Parameter Type Description
hparams dict Configuration dictionary containing all required keys (see below)

Required Keys in hparams

Key Type Description
train_data str Path to the training CSV manifest file (used to define epoch length)
data_folder str Path to the LibriMix data folder (used for WHAM! noise paths)
base_folder_dm str Path to the clean single-speaker audio directory (e.g., LibriSpeech train-clean-360, pre-processed to target sample rate)
sample_rate int Target sample rate (e.g., 8000 or 16000)
num_spks int Number of speakers per mixture (2 or 3)
training_signal_len int Maximum length of training signals in samples
dataloader_opts dict Dictionary with keys batch_size and num_workers
use_wham_noise bool Whether to add WHAM! noise to the mixtures

Inputs

  • Single-speaker audio files: WAV files organized in LibriSpeech directory structure under base_folder_dm ({speaker_id}/{chapter_id}/{utterance}.wav)
  • WHAM! noise files (optional): WAV files in the LibriMix noise directory
  • Training CSV manifest: Used to define the number of examples per epoch (the actual audio paths in the CSV are not used for mixing)

Outputs

Returns a torch.utils.data.DataLoader that yields PaddedBatch objects with the following keys:

Key Type Description
id list[str] Utterance identifiers (from original CSV)
mix_sig (Tensor, Tensor) Dynamically mixed signal and lengths
s1_sig (Tensor, Tensor) First speaker source signal and lengths
s2_sig (Tensor, Tensor) Second speaker source signal and lengths
s3_sig (Tensor, NoneType) Third speaker source (or None for 2-speaker)
noise_sig (Tensor, NoneType) Noise signal (or None if not using WHAM!)

Internal Architecture

Speaker Hashtable Construction

The function first builds a speaker-to-utterance lookup table via build_spk_hashtable_librimix(hparams):

spk_hashtable, spk_weights = build_spk_hashtable_librimix(hparams)

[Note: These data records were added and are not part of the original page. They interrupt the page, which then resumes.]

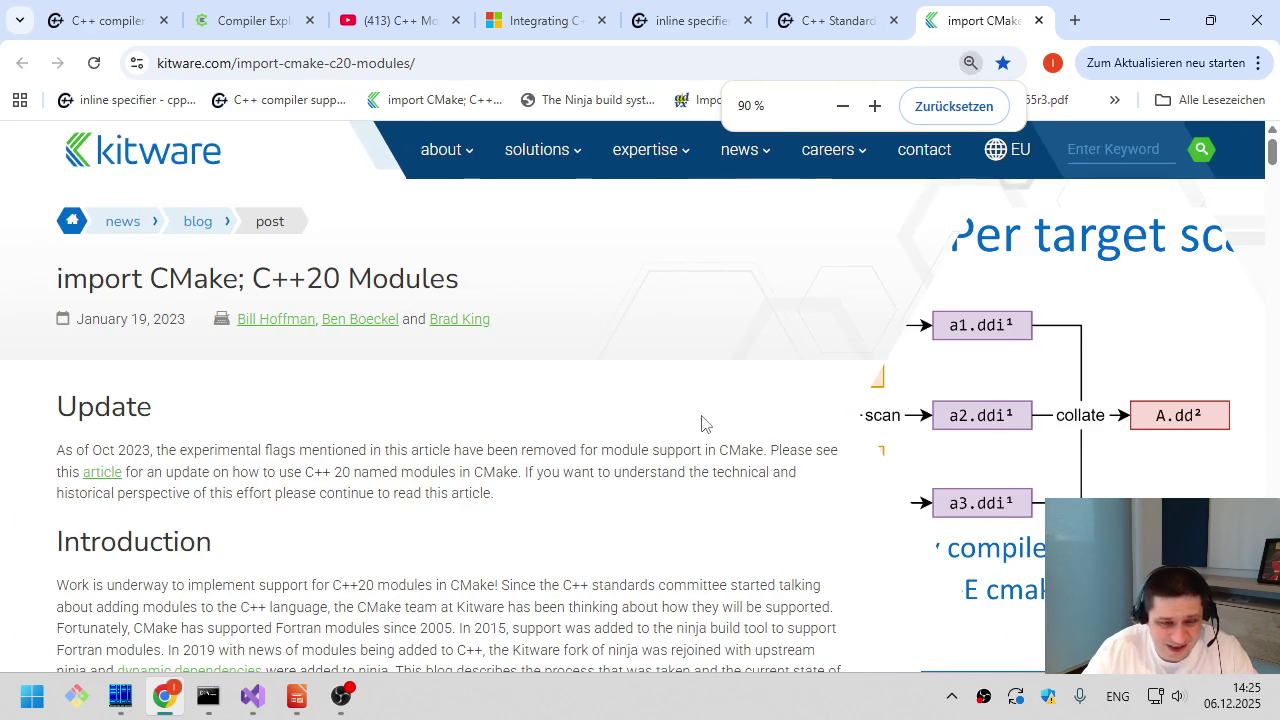
{"action": "scroll", "coordinate": [634, 444], "scroll_direction": "down", "scroll_amount": 15}
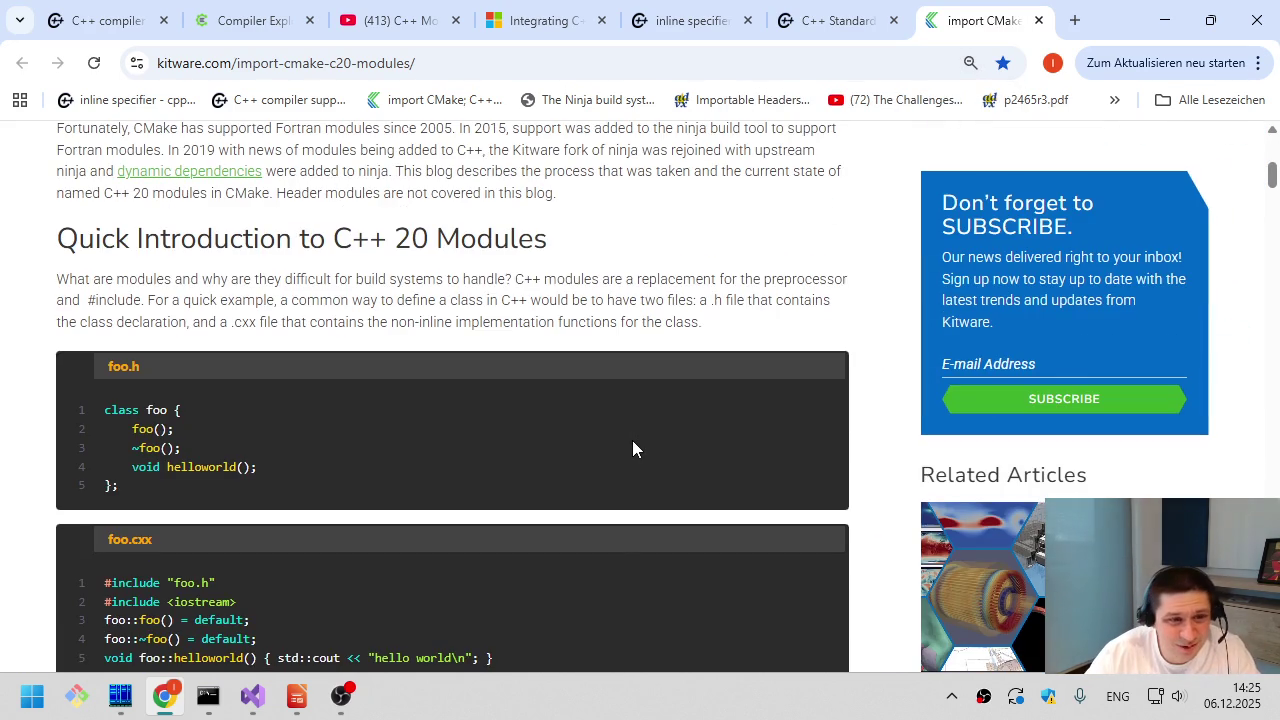
{"action": "scroll", "coordinate": [632, 440], "scroll_direction": "up", "scroll_amount": 5}
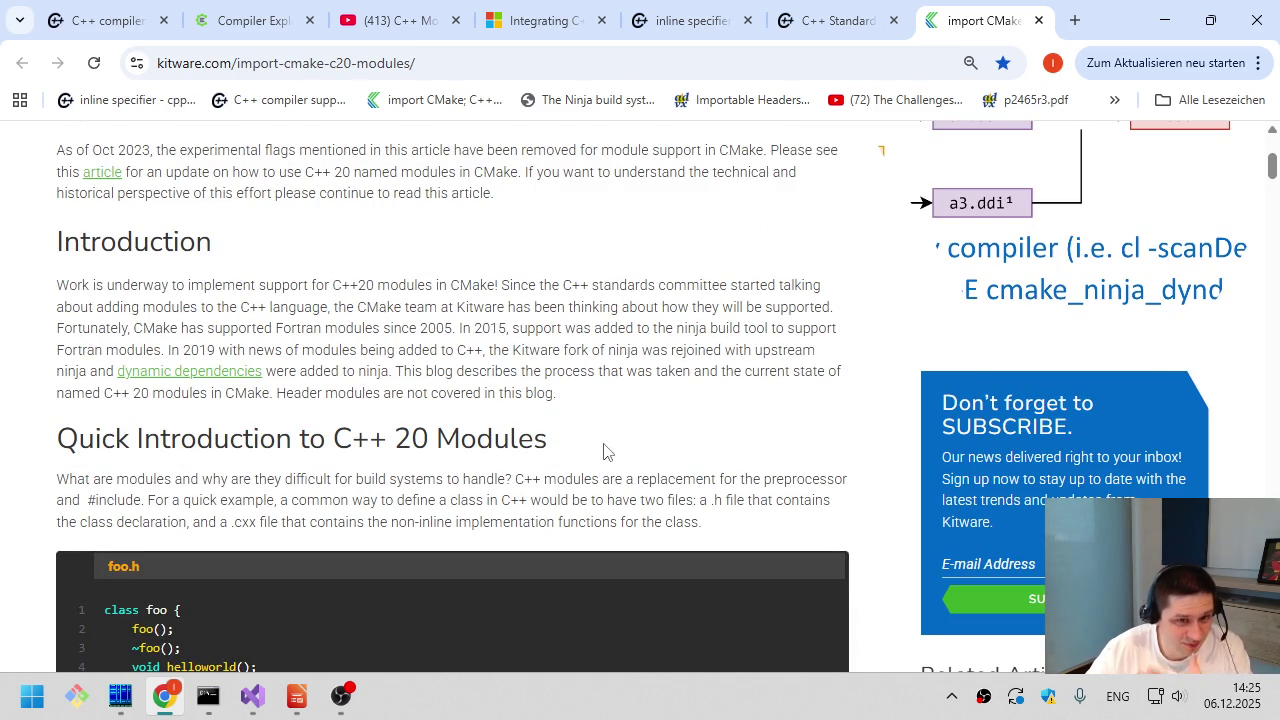
{"action": "scroll", "coordinate": [603, 451], "scroll_direction": "down", "scroll_amount": 20}
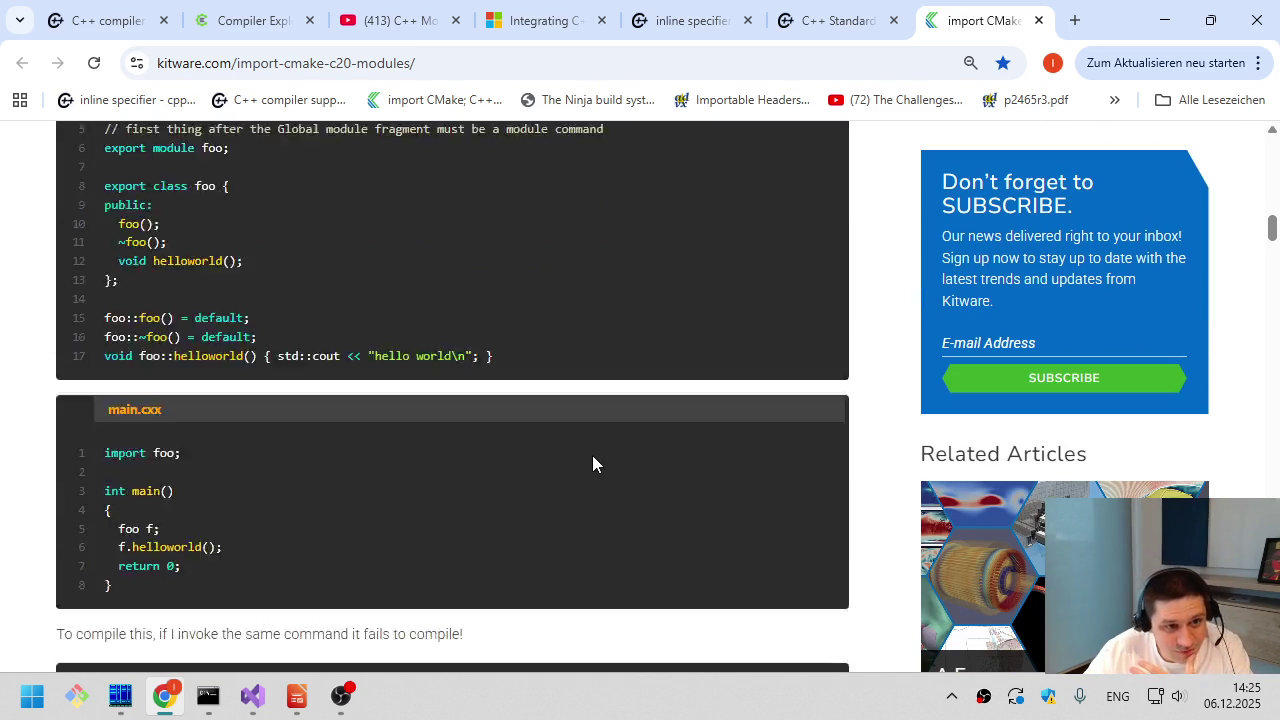
{"action": "scroll", "coordinate": [593, 461], "scroll_direction": "down", "scroll_amount": 15}
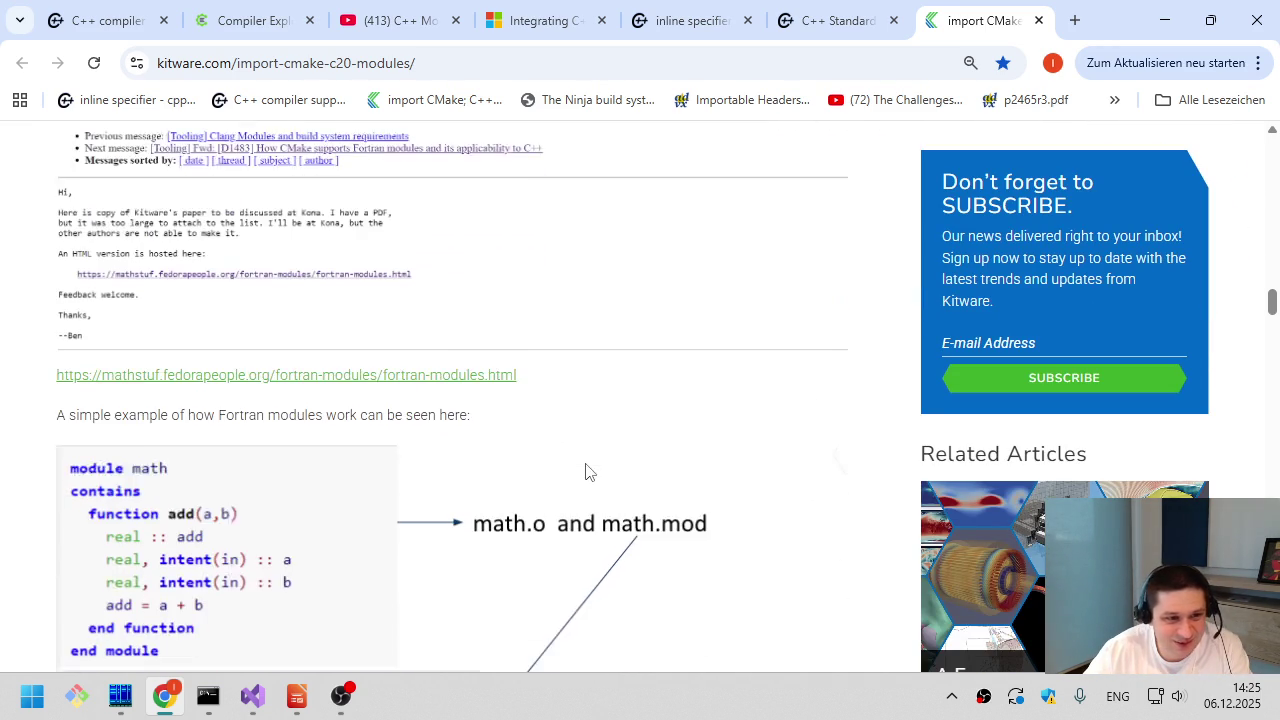
{"action": "scroll", "coordinate": [586, 471], "scroll_direction": "down", "scroll_amount": 15}
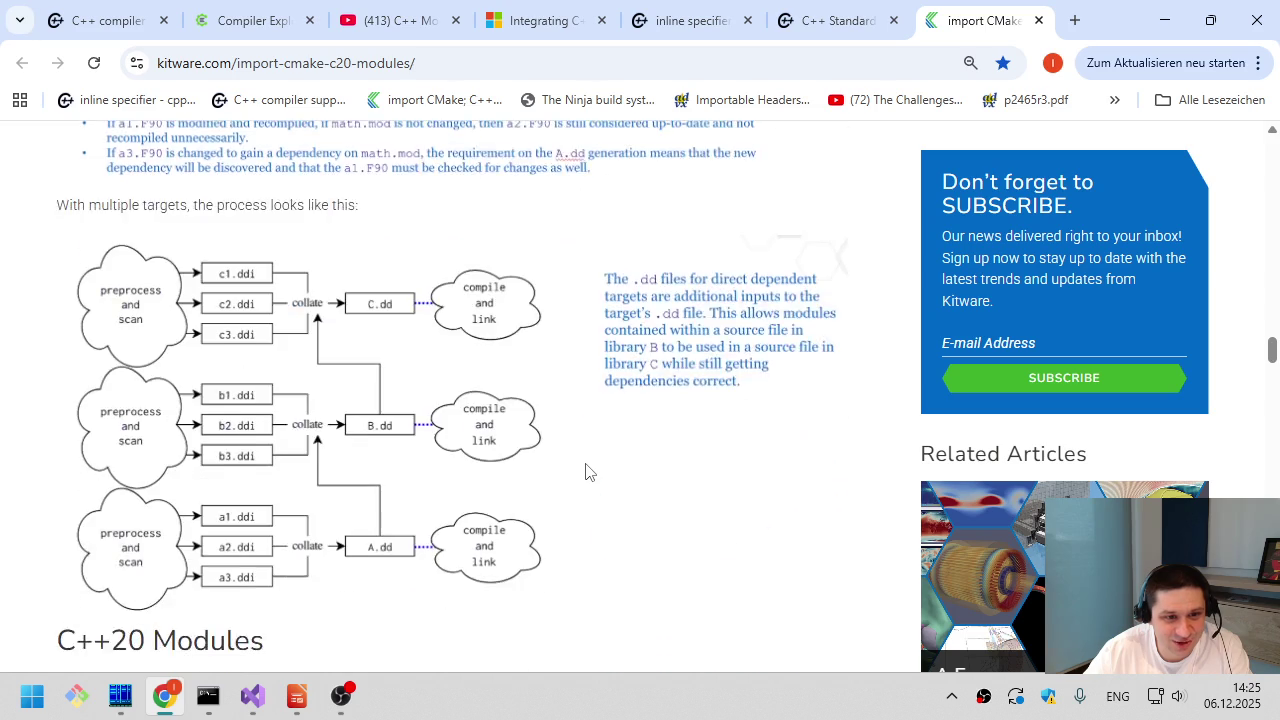
{"action": "scroll", "coordinate": [587, 471], "scroll_direction": "down", "scroll_amount": 15}
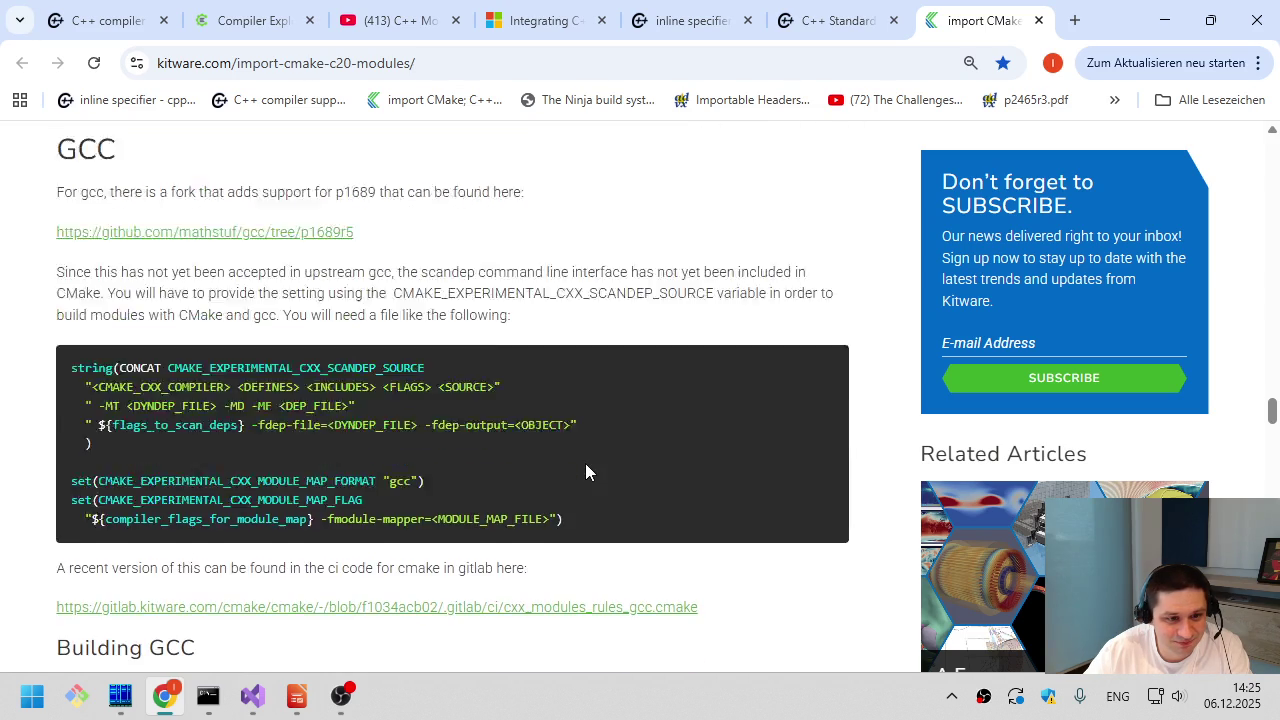
{"action": "scroll", "coordinate": [587, 471], "scroll_direction": "down", "scroll_amount": 15}
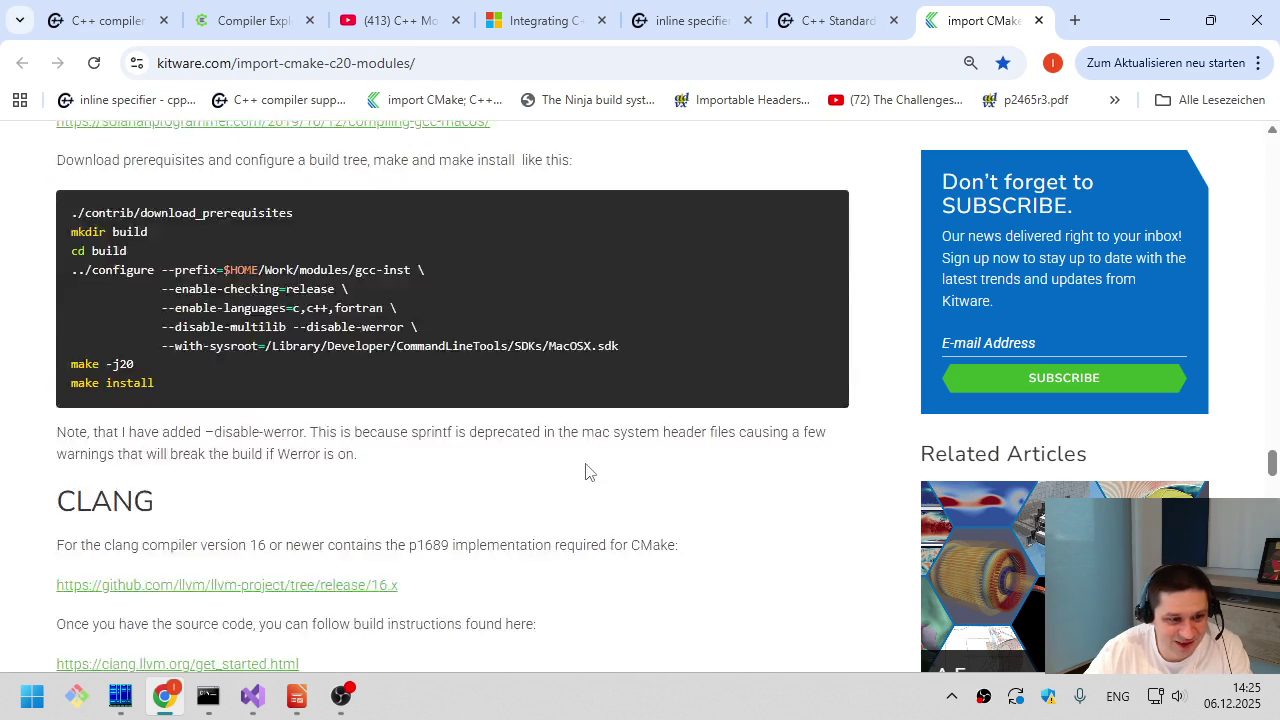
{"action": "scroll", "coordinate": [575, 474], "scroll_direction": "down", "scroll_amount": 5}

This scans all WAV files under base_folder_dm, extracts speaker IDs from the directory path, and creates a dictionary mapping each speaker ID to a list of their utterance file paths. Speaker weights are proportional to the number of utterances per speaker.

Dynamic Audio Pipeline

The core mixing logic is implemented as a SpeechBrain dynamic audio pipeline:

@sb.utils.data_pipeline.takes("mix_wav")
@sb.utils.data_pipeline.provides(
    "mix_sig", "s1_sig", "s2_sig", "s3_sig", "noise_sig"
)
def audio_pipeline(mix_wav):
    # 1. Randomly select speakers (weighted by utterance count)
    speakers = np.random.choice(
        spk_list, hparams["num_spks"], replace=False, p=spk_weights
    )

    # 2. Select one random utterance per speaker
    spk_files = [
        np.random.choice(spk_hashtable[spk], 1, False)[0]
        for spk in speakers
    ]

    # 3. Determine minimum length
    minlen = min(
        *[torchaudio.info(x).num_frames for x in spk_files],
        hparams["training_signal_len"],
    )

    # 4. Normalize loudness and create mixture
    # ... (loudness normalization via pyloudnorm)

Loudness Normalization

Each source is normalized using the pyloudnorm library (ITU-R BS.1770):

meter = pyloudnorm.Meter(hparams["sample_rate"])
MAX_AMP = 0.9
MIN_LOUDNESS = -33
MAX_LOUDNESS = -25

def normalize(signal, is_noise=False):
    c_loudness = meter.integrated_loudness(signal)
    if is_noise:
        target_loudness = random.uniform(MIN_LOUDNESS - 5, MAX_LOUDNESS - 5)
    else:
        target_loudness = random.uniform(MIN_LOUDNESS, MAX_LOUDNESS)
    signal = pyloudnorm.normalize.loudness(signal, c_loudness, target_loudness)
    if np.max(np.abs(signal)) >= 1:
        signal = signal * MAX_AMP / np.max(np.abs(signal))
    return torch.from_numpy(signal)

DataLoader Construction

The function wraps the dataset in a standard PyTorch DataLoader with PaddedBatch collation and independent worker seeding:

train_data = torch.utils.data.DataLoader(
    train_data,
    batch_size=hparams["dataloader_opts"]["batch_size"],
    num_workers=hparams["dataloader_opts"]["num_workers"],
    collate_fn=PaddedBatch,
    worker_init_fn=lambda x: np.random.seed(
        int.from_bytes(os.urandom(4), "little") + x
    ),
)

The worker_init_fn ensures each worker process uses a different random seed derived from system entropy, preventing duplicate mixtures across workers.

Usage Example

from dynamic_mixing import dynamic_mix_data_prep_librimix

dm_hparams = {
    "train_data": "/output/save/libri2mix_train-360.csv",
    "data_folder": "/data/Libri2Mix",
    "base_folder_dm": "/data/LibriSpeech/train-clean-360_processed",
    "sample_rate": 8000,
    "num_spks": 2,
    "training_signal_len": 32000000,
    "dataloader_opts": {"batch_size": 1, "num_workers": 4},
    "use_wham_noise": False,
}

train_loader = dynamic_mix_data_prep_librimix(dm_hparams)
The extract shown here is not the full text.